Mas deve ficar claro que a modelação aqui proposta pode representar uma simplificação da realidade, uma vez que, nos casos concretos, é possível haver diversos indícios operando simultaneamente. Doutrinariamente pode-se estabelecer um gradiente de definições que indica um crescente grau de força destes argumentos indiciários.

Primeiramente, mencione-se o concurso de indícios como o conceito que se satisfaz com a mera existência de pluralidade de indícios, independentemente das conclusões a que levam, que podem, inclusive, ser antagônicas. Intermediariamente, define-se a concordância de indícios quando os indícios em concurso conduzem a conclusões que são ao menos compatíveis, não se repelindo e não necessariamente se reforçando mutuamente. Por fim, na condição almejada, tem-se o conceito de indícios convergentes quando os indícios em concurso, para além de serem convergentes, estabelecem argumentos que apresentam uma única conclusão ou ao menos apresentam conclusões que se reforçam mutuamente. Na desejada convergência, os diferentes argumentos indiciários possíveis podem conduzir a uma mesma conclusão ou também a conclusão de cada argumento reforça as conclusões dos demais, reciprocamente.

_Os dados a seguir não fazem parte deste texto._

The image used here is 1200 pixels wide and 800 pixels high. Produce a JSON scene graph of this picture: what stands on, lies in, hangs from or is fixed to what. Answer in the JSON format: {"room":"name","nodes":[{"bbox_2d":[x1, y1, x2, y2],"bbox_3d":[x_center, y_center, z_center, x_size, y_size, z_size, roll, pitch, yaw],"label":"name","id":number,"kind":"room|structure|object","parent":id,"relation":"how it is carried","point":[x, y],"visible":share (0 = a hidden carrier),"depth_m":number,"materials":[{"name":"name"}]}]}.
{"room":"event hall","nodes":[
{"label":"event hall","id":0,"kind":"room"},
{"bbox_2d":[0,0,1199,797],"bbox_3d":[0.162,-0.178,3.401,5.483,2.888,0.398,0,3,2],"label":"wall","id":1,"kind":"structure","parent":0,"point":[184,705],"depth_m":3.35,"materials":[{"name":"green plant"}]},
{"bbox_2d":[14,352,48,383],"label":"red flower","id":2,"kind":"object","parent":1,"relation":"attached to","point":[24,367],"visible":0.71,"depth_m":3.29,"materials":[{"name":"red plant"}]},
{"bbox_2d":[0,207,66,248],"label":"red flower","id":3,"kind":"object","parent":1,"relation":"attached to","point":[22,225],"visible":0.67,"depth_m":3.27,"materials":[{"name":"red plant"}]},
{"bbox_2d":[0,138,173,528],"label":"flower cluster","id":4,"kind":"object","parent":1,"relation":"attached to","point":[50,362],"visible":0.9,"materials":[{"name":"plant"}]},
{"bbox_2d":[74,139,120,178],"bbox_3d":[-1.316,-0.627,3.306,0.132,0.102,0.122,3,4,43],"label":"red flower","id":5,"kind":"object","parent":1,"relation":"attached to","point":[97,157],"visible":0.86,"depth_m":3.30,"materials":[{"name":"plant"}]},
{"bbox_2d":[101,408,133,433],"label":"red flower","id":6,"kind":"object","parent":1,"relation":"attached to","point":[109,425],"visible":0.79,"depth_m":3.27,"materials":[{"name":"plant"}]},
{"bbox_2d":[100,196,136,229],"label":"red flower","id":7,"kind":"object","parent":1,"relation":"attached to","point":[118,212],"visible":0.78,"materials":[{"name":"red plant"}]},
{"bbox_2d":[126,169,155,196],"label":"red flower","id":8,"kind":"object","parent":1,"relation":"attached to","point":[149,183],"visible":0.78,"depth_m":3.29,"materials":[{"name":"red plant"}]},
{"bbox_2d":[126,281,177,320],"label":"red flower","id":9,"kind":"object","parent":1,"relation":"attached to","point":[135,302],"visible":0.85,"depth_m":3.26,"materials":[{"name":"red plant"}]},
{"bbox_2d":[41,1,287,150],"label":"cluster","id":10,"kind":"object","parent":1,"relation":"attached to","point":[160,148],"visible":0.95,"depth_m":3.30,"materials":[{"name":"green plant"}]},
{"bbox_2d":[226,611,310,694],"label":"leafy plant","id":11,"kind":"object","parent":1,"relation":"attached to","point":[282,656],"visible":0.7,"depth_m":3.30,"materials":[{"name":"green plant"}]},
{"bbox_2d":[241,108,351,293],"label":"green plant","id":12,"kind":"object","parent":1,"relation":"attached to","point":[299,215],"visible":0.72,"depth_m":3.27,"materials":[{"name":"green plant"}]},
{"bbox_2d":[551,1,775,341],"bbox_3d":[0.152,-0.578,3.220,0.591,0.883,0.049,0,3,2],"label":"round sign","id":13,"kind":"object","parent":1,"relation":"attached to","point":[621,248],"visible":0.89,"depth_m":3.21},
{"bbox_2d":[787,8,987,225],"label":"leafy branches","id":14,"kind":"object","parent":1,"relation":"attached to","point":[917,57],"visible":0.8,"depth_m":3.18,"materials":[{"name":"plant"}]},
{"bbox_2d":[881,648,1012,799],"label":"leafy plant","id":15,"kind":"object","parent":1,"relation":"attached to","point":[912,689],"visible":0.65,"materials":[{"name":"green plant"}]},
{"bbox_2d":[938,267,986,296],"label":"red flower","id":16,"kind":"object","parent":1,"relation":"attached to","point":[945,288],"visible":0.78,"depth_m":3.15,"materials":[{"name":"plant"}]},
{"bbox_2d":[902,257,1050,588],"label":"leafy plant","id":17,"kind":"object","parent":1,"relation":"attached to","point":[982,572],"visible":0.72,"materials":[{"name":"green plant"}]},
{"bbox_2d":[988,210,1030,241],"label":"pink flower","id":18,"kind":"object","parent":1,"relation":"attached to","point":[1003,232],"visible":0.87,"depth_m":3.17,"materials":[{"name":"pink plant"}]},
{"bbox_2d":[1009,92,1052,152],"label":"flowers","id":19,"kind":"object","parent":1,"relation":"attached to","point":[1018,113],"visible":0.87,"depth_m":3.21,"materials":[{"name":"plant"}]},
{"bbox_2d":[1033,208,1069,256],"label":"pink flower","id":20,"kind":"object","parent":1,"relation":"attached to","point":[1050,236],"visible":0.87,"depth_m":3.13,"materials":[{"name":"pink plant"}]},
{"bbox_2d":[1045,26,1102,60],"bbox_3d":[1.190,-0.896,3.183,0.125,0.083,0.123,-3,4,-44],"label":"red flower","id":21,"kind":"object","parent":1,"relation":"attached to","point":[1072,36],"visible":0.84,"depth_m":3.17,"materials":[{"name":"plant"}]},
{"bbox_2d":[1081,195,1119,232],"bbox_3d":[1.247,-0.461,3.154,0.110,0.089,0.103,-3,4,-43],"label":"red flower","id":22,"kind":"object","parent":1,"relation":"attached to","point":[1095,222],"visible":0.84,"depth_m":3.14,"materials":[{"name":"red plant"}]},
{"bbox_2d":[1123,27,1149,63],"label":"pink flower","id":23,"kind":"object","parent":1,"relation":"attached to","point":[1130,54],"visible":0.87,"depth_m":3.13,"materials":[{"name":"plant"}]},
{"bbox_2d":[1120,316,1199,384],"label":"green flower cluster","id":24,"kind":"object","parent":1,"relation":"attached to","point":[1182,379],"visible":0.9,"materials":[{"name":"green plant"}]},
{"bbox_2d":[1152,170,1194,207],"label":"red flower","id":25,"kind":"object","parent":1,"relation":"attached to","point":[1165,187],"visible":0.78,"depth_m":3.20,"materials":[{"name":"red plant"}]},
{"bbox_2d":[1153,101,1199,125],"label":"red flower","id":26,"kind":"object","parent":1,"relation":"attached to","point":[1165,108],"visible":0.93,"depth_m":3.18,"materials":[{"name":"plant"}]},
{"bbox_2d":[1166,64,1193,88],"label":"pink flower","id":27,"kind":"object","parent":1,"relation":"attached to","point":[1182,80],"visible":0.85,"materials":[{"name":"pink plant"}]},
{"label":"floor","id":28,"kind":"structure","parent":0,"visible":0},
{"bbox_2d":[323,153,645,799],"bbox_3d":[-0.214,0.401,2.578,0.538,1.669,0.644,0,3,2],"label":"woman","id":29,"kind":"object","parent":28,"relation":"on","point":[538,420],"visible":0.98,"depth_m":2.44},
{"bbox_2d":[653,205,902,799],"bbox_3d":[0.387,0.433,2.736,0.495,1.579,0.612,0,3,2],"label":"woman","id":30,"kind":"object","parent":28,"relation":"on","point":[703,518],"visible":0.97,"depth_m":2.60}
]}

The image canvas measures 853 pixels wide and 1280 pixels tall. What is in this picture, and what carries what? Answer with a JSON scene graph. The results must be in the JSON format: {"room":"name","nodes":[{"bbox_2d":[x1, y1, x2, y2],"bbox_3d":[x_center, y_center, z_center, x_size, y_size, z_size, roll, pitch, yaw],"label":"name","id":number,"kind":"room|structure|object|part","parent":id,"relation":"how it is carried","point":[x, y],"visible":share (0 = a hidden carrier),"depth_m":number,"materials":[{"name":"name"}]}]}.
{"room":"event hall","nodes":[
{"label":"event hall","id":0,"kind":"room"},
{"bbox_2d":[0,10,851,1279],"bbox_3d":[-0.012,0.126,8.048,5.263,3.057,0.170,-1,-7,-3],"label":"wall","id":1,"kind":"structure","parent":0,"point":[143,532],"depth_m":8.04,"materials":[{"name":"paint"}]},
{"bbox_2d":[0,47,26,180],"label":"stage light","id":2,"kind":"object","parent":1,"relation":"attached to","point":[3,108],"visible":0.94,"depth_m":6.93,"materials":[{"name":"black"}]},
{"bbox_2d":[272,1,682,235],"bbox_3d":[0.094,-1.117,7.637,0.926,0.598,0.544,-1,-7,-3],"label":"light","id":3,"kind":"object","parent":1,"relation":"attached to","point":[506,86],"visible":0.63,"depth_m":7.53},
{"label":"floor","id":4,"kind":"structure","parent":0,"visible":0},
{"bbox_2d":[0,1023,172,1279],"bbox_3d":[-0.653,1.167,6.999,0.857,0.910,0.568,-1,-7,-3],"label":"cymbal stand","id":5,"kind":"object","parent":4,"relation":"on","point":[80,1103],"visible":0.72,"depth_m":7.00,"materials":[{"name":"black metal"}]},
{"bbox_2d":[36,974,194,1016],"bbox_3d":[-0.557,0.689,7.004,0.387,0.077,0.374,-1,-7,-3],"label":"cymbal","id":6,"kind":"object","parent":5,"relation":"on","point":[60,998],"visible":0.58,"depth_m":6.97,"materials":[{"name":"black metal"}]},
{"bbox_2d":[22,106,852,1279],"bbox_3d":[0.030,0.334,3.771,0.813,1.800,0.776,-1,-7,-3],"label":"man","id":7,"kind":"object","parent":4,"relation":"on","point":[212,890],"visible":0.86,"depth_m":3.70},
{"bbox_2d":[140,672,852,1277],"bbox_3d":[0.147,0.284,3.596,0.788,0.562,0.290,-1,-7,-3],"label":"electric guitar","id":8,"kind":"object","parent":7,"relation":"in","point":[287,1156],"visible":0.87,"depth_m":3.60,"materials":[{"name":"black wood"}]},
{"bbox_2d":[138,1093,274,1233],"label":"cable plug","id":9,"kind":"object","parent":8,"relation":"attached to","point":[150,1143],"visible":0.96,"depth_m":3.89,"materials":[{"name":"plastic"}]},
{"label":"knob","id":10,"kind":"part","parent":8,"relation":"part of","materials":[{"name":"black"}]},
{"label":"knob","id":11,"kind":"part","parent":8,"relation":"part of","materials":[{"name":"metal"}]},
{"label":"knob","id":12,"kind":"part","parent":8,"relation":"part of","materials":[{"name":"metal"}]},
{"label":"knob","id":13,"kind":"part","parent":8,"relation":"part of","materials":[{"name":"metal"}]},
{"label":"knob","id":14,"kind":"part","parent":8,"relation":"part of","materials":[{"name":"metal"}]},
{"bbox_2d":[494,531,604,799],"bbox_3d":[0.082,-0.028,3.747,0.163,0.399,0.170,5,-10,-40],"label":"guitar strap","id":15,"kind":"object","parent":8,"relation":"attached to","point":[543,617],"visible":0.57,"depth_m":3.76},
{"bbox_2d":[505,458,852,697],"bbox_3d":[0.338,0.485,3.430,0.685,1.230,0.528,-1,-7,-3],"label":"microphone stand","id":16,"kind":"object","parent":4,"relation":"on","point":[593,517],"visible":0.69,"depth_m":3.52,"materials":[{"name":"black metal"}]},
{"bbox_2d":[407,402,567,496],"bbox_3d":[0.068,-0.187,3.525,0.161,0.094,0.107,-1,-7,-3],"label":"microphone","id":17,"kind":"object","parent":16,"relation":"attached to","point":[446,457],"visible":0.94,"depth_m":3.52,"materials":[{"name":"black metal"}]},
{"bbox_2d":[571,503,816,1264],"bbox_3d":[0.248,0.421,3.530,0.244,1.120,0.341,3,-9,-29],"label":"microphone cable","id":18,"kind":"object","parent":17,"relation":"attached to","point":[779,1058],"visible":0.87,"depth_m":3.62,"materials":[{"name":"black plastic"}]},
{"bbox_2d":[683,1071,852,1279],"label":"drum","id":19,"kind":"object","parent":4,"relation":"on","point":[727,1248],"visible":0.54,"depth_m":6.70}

Não obstante, não é a quantidade somada de indícios que consagra a força probatória do conjunto, mas sim a sua qualidade de serem convergentes, mediante a análise ponderada do grau de probabilidade das conclusões que deles se extraem. Havendo pluralidade de indícios, como costuma mesmo ser o caso mais comum, para valerem como prova indireta, estes devem ser interrelacionados com estreita ligação, por meio de enlaces coesos, lógicos e racionais, e não devem apresentar ambiguidades (ou seja, não devem ser conflitantes ou divergentes a ponto de suscitarem dúvida razoável). Ou seja, o encadeamento de prova indireta capaz de sustentar uma decisão do julgador, inclusive condenatória, compreende indícios fortemente relacionados, coerentes e harmônicos entre si, que levam, quando analisados em conjunto, à conclusão inevitável de que o fato que se quer provar ocorreu.